Bakan Kurum: Elazığ’da Devletimiz Vatandaşlarımızın Yaralarını Sarmak İçin Seferber Oldu

Çevre, Şehircilik ve İklim Değişikliği Bakanı Murat Kurum, Bakanlığın TBMM Plan Bütçe Komisyonu 2022 Yılı Bütçe Görüşmesi sonrası milletvekillerinin sorularını yanıtladı. Bakan kurum yaptığı konuşmada Elazığ’da yaşanan depreme de değinerek, “Elazığ’da Devletimiz tüm kurumlarıyla vatandaşlarımızın yaralarını sarmak için seferber oldu. Gelseydiniz görürdünüz. Gerçi bazıları geldi, baktı ama göremedi” dedi.

Bakan Kurum: Elazığ’da Devletimiz Vatandaşlarımızın Yaralarını Sarmak İçin Seferber Oldu

Çevre, Şehircilik ve İklim Değişikliği Bakanlığının 2022 Yılı Bütçe Görüşmesi, TBMM Plan Bütçe Komisyonu’nda yapıldı. Cevdet Yılmaz başkanlığında toplanan komisyona Bakanlığın 2021 yılı faaliyetlerini ve 2022 yılı bütçe teklifini sunan Çevre, Şehircilik ve İklim Değişikliği Bakanı Murat Kurum, kapanış konuşmasında CHP’li ve HDP’li komisyon üyesi milletvekillerinin iddialarına yanıt verdi.

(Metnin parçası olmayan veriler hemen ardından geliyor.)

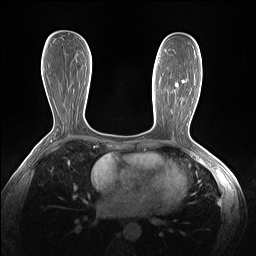
Breast MRI (dynamic contrast-enhanced), one axial slice; position 71 of 160 along the scan axis; dynamic contrast-enhanced series, time point 2 of 7 at this slice position (early post-contrast); 1.5 T; TE 1.4 ms, TR 5 ms; 1.3 mm slice thickness; 256 × 256 image matrix, field of view 320 × 320 mm. Female patient.
Annotated regions visible in this slice (semi-automatically segmented with operator editing):
- enhancing-tissue mask used for the functional tumour volume (all voxels passing the contrast-enhancement thresholds inside the analysis volume; usually the tumour): bounding box (x1, y1, x2, y2) in pixels: (165, 51, 185, 82)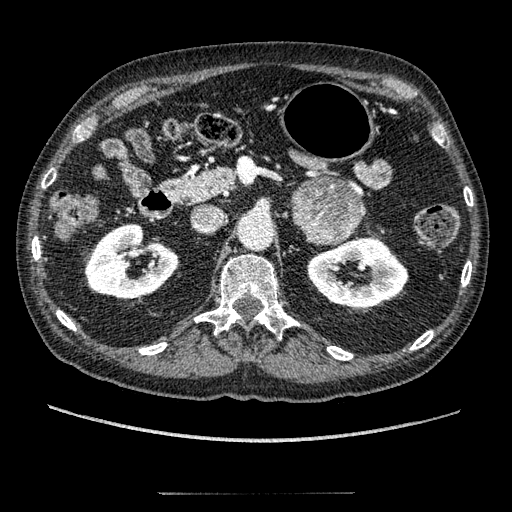
Contrast-enhanced abdominal CT, one axial slice; position 115 of 274 along the scan axis; reconstruction kernel STANDARD; 120 kVp; intravenous contrast given; soft-tissue window (W 400 / L 40 HU); 1.25 mm slice thickness; 512 × 512 image matrix. Male patient, age 69 years. Case-level facts recorded for this patient, not image findings: diagnosis: adrenocortical carcinoma; tumour side: left adrenal; tumour size at pathology: 6.1 cm; Ki-67 index: 10 %; stage (as recorded): 3.
Structures marked on this image (semi-automatically segmented with operator editing):
- mass: box from (x=292, y=178) to (x=364, y=243) px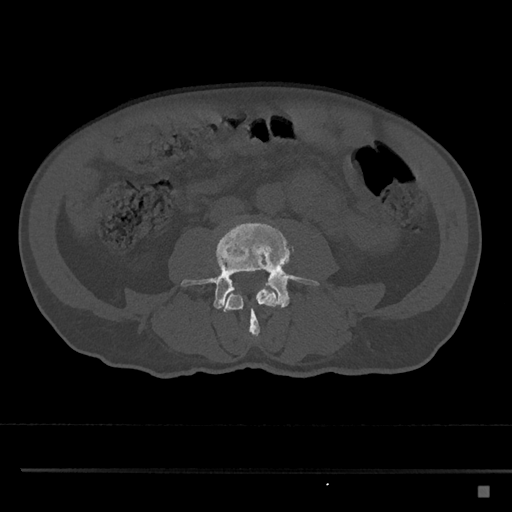
CT including the spine, one axial slice. Slice 660 of 797 in the series (ordered by position). Reconstruction kernel Br40s/3. Bone window (W 1800 / L 400 HU). 0.5 mm slice thickness. 512 × 512 image matrix, field of view 391 × 391 mm. Male patient, age 59 years. Case-level facts recorded for this patient, not image findings: primary cancer: prostate.
Outlined on this slice (semi-automatic segmentation, software-assisted and operator-edited):
- L3 vertebra: box from (x=222, y=284) to (x=282, y=337) px
- L4 vertebra: (x=180, y=221)–(x=319, y=309)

KURUM: ELAZIĞ’DA DEPREMDE ENKAZ ALANLARINDA SABAHLADIK

Bakan Murat Kurum, “İzmir’de bir deprem oldu. Hepimiz İzmir’e koştuk. Güzel İzmir’imizde vatandaşlarımızın yaralarını sarmak için devletin tüm kurumlarıyla seferber olduk. Depremin merkezi Bayraklı’da gitmediğimiz sokak, ziyaret etmediğimiz ev kalmadı. Sadece İzmir’de değil. Elazığ’da, Malatya’da, Giresun’da, Rize’de, Antalya’da, Muğla’da, Kastamonu’da, ülkemizin neresinde bir afet olduysa orada olduk. Devletimiz tüm kurumlarıyla vatandaşlarımızın yaralarını sarmak için seferber oldu. Gelseydiniz görürdünüz. Gerçi bazıları geldi, baktı ama göremedi. Duydu ama algılayamadı. Türkiye’nin her yerinde, ateş düşmüş ocakta biz olduk. Yangında su olduk, ateşin üstüne aktık. Depremde enkaz alanlarında sabahladık. Şuna çok dikkat ettik: ‘Acı üzerinden siyaset yapmayalım. Bir olalım. Beraber olalım’ dedik. Ama biz ortak acılar üzerinden siyaset yapmaktan, polemik üretmekten kaçtıkça siz bu konuları siyasi hesaplarla istismar ettiniz. Orada çalışanlara, emek verenlere bakınca bir an için bile yüzünüz kızarmıyor mu? Haksızlık ediyorsunuz, iftira atıyorsunuz. İzmir’de ortada mağduriyet adına herhangi bir durum yoktur. İnşallah 26 Kasım’da Cumhurbaşkanımızın teşrifleriyle de İzmir’de ilk konutlarımızın teslimini yapacağız. Sizin 25 yılda yapamadığınızı yine biz yapacağız. İzmir’de vatandaşlarımız evlerini 2 yıl geri ödemesiz, 18 yıla yayılan taksitlerle, sıfır faizle alıyorlar. Kira öder gibi taksitlerini ödeyerek alıyorlar. Bunu biliyorsunuz. Ama işinize gelmediği için söylemiyorsunuz” dedi.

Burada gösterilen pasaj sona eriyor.